Texte fourni:
::::

CORR-The Jute Works (CJW) en est un exemple concret. L’organisation située au Bangladesh a été fondée dans les années 70 pour venir en aide aux nombreuses femmes veuves suite à la guerre d’indépendance avec le Pakistan. Comptant 95% de femmes, l’organisation permet de réduire l’exode rural en leur fournissant un travail dans les campagnes. Les artisan·e·s utilisent uniquement des matières premières naturelles et biodégradables, principalement le jute, ainsi que des matériaux recyclés et réutilisables, comme le sari et le jeans.

Le jute, une plante miracle

La culture du jute est très répandue en Inde et au Bangladesh, en particulier dans les vallées du Gange et du Brahmapoutre. Elle présente de nombreux avantages. En effet le jute peut être cultivé sur des terrains vagues, des zones de marées, des sols alcalins et des zones peu fertiles. Après quelques années, ces zones seront aptes à accueillir d’autres cultures plus rigoureuses comme celle du riz. A haut rendement et possédant une empreinte carbone très faible, les plantations de jute ont un taux d’assimilation du CO2 particulièrement élevé, jusqu’au double de celui des arbres. Cette culture est donc une alliée de taille dans la lutte contre le changement climatique. De plus, les plants de jute nécessitent très peu d’eau ou de pesticides et il n’y a aucun recours aux OGM.

::::

Tâche 1: D’après le texte sur le jute, dans quelles vallées la culture du jute est-elle particulièrement répandue ?
Tâche 2: Dans le texte sur le jute, substituez « zones rurales » à « campagnes » et réécrivez le passage allant de « CORR-The Jute Works » jusqu’à « et le jeans. » inclus.
Tâche 3: Poursuivez le texte sur le jute à partir de sa dernière phrase.
Les données n’interviennent pas dans ce travail.

Données sources:
::::

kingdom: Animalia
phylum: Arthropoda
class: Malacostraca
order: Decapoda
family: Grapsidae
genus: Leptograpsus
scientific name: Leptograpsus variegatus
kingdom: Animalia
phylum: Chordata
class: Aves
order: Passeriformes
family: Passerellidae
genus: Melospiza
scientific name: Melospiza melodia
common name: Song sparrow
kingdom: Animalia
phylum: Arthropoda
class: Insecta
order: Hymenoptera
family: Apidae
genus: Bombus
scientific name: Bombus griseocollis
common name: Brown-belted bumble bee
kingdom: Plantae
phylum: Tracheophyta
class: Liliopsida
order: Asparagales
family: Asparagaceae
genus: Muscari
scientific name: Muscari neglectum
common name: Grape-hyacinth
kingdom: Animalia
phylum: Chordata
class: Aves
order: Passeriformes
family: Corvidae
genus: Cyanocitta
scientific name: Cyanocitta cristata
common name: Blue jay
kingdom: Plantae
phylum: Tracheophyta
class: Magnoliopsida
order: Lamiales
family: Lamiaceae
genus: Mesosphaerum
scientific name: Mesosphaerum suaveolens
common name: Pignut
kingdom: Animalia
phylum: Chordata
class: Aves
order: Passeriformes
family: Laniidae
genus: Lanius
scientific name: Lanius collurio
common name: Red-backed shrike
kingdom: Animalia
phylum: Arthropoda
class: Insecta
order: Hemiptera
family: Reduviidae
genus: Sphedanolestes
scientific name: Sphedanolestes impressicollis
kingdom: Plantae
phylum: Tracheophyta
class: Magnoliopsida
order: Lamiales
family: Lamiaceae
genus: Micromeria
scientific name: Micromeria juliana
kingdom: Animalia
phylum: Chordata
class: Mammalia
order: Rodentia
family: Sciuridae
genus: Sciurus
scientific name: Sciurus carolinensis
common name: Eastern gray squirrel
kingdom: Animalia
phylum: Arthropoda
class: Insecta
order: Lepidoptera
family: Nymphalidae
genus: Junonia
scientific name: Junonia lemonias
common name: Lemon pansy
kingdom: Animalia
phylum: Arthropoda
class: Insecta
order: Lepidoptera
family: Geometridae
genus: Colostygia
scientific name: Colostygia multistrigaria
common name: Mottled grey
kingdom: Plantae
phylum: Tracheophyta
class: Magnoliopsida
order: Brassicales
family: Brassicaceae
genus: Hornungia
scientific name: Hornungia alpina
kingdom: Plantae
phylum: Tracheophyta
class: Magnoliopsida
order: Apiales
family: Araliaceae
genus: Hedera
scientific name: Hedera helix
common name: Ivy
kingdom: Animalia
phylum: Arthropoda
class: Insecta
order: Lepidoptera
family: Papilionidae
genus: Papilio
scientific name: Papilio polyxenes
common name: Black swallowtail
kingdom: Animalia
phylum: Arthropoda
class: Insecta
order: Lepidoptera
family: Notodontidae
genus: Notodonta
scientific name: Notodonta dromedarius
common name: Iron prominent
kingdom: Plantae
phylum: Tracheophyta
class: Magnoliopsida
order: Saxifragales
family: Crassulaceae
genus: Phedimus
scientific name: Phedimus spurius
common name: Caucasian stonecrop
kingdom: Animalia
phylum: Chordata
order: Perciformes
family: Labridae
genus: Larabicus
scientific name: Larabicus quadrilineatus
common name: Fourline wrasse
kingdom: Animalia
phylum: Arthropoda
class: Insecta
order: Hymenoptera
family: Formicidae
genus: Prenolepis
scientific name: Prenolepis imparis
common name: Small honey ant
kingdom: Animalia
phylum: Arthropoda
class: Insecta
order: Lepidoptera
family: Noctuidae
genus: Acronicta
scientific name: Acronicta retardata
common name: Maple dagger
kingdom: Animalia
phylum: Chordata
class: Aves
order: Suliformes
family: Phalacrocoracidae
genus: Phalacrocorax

::::

Résultat 1: Dans les vallées du Gange et du Brahmapoutre.

Résultat 2:
CORR-The Jute Works (CJW) en est un exemple concret. L’organisation située au Bangladesh a été fondée dans les années 70 pour venir en aide aux nombreuses femmes veuves suite à la guerre d’indépendance avec le Pakistan. Comptant 95% de femmes, l’organisation permet de réduire l’exode rural en leur fournissant un travail dans les zones rurales. Les artisan·e·s utilisent uniquement des matières premières naturelles et biodégradables, principalement le jute, ainsi que des matériaux recyclés et réutilisables, comme le sari et le jeans.

Résultat 3:
Le jute est principalement utilisé pour la confection de sacs, de cordes et de paniers.

Faire du neuf avec du vieux

Dernièrement, Oxfam-Magasins du monde a également commercialisé des produits de CJW en jeans recyclé. Le Bangladesh est le deuxième plus gros exportateur de vêtements et a pris la tête des marchés mondiaux d’exportation du jeans. Il y a donc beaucoup de gaspillage dans l’industrie à l’étape de découpe des jeans. Les artisan·e·s de CJW collectent ces déchets et les réutilisent pour la fabrication artisanale de nattes, paniers, etc. Le métissage entre des matières naturelles et recyclées est d’ailleurs une pratique courante chez plusieurs de nos partenaires. Dernièrement, nous avons reçu de Tara projects (Inde) des produits en sari recyclé, ces tuniques indiennes colorées que les femmes portent quotidiennement.

Cette approche circulaire se retrouve également chez Dhaka Handicrafts, un autre partenaire du Bangladesh, où il existe également un marché de seconde main. Les saris sont alors incorporés dans de l’artisanat, par exemple dans des paniers en fibres naturelles et sari recyclé, ou dans un set de table en feuille de mela et sari recyclé.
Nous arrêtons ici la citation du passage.